Mainland China share market finished session lower on Tuesday, 06 June 2023, extending yesterday losses, due to lingering Sino-U.S. tensions and on caution ahead of key economic data for more clues on the pace of the country's economic recovery. However, market losses capped after reports that the Chinese government was working on a raft of property stimulus measures to boost the ailing property sector.
At close of trade, the benchmark Shanghai Composite index stumbled 1.15%, or 37.10 points, to 3,195.34. The Shenzhen Composite Index, which tracks stocks on China's second exchange, fell 1.73%, or 35.08 points, to 1,998.62. The blue-chip CSI300 index declined 0.94%, or 36.09 points, to 3,808.16.
Investors are closely watching the May export and import data slated for Wednesday. The upcoming economic data, including the consumer inflation data due out on Friday, is closely watched as they may provide the reason for more policy support from the central bank.

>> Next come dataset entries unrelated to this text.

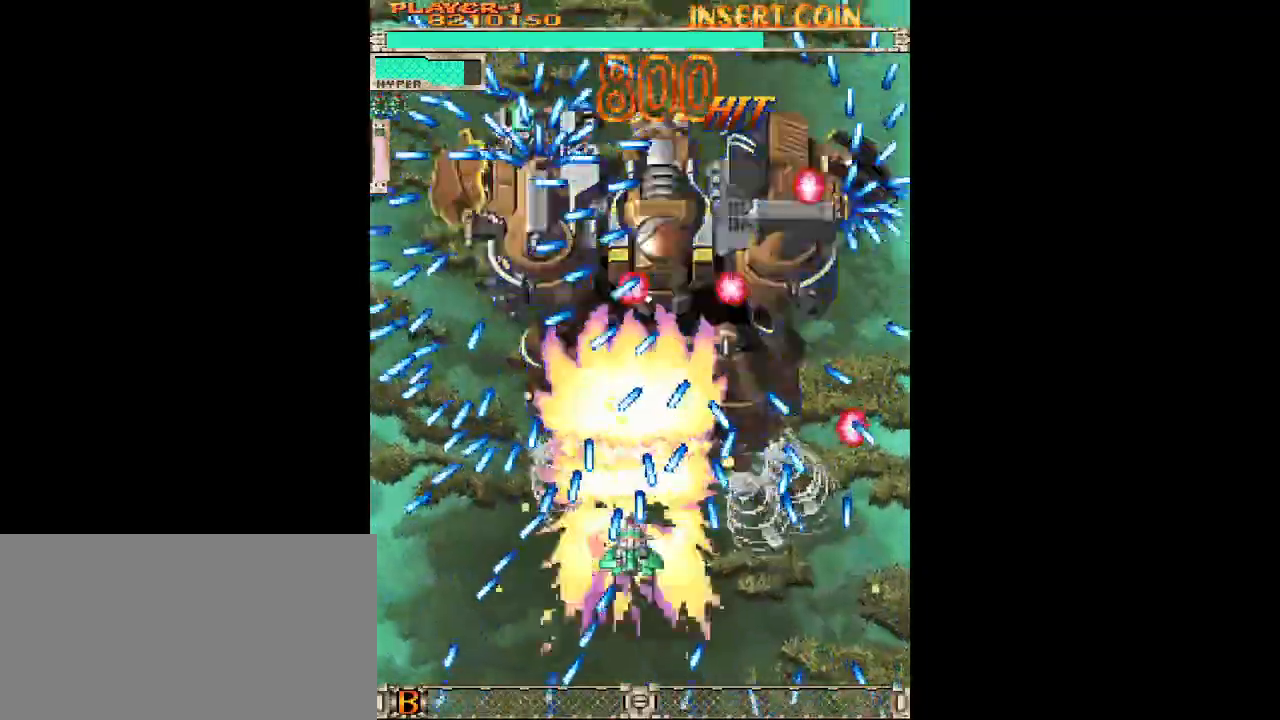
{"buttons": ["SQUARE"], "left_stick": "down", "events": [[33, "TRIANGLE", "down"], [100, "TRIANGLE", "up"], [133, "left_stick", "down"], [150, "TRIANGLE", "down"], [217, "TRIANGLE", "up"], [283, "TRIANGLE", "down"], [350, "TRIANGLE", "up"], [417, "TRIANGLE", "down"], [467, "TRIANGLE", "up"]]}
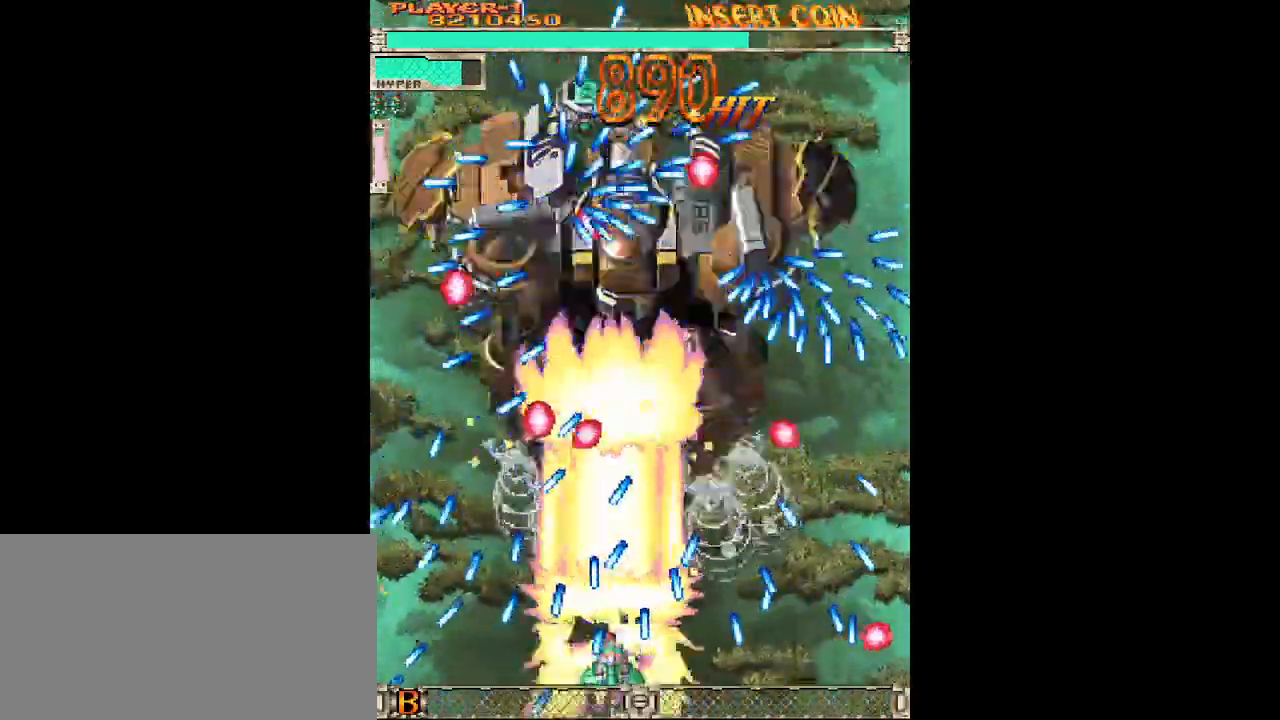
{"buttons": ["SQUARE"], "left_stick": "up", "events": [[33, "TRIANGLE", "down"], [83, "TRIANGLE", "up"], [117, "left_stick", "center"], [167, "TRIANGLE", "down"], [217, "TRIANGLE", "up"], [283, "TRIANGLE", "down"], [333, "TRIANGLE", "up"], [333, "left_stick", "up"], [400, "TRIANGLE", "down"], [467, "TRIANGLE", "up"]]}
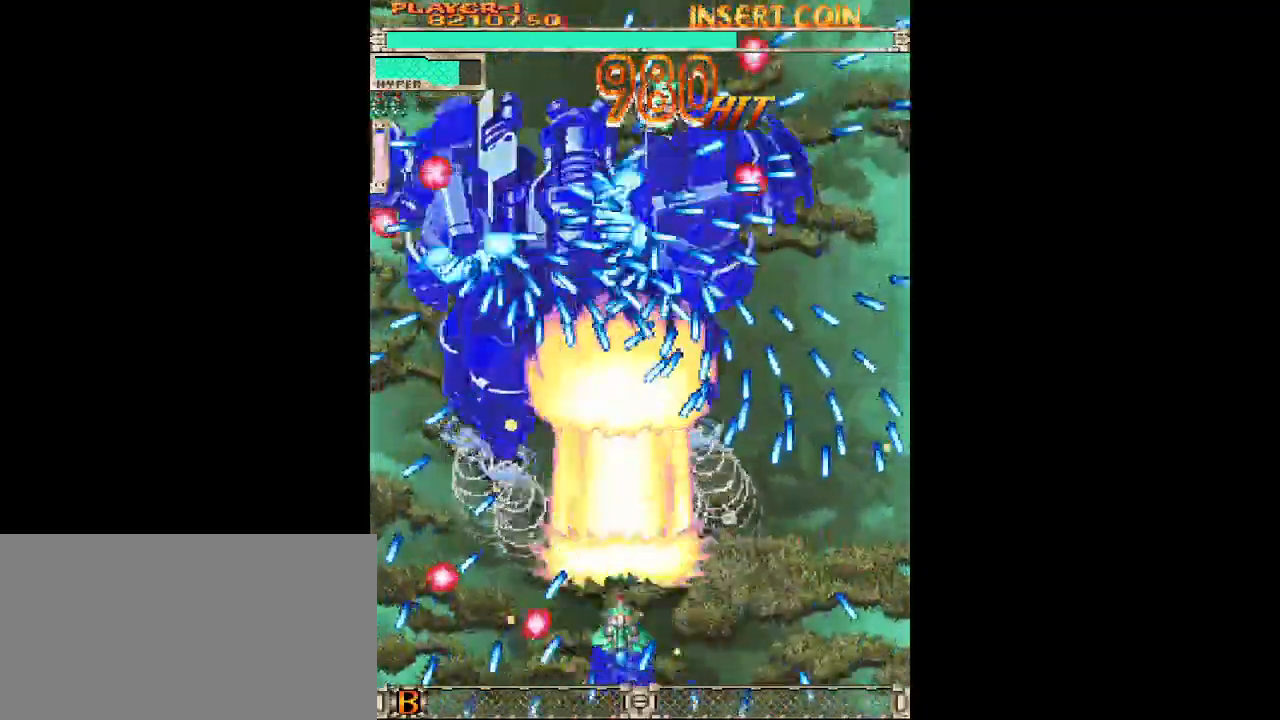
{"buttons": ["SQUARE"], "left_stick": "center", "events": [[33, "TRIANGLE", "down"], [83, "TRIANGLE", "up"], [150, "TRIANGLE", "down"], [217, "TRIANGLE", "up"], [283, "TRIANGLE", "down"], [333, "TRIANGLE", "up"], [383, "left_stick", "center"], [400, "TRIANGLE", "down"], [467, "TRIANGLE", "up"]]}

CURRENCY NEWS: China's yuan depreciated against the dollar on Tuesday, as softer official guidance fixing. Prior to market opening, the People's Bank of China set the midpoint rate CNY=PBOC at 7.1075 per U.S. dollar, weaker than the previous fix 7.0904. In the spot market, the yuan CNY=CFXS was changing hands at 7.1084 at midday, 75 pips weaker than the previous late session close and 0.01% weaker than the midpoint.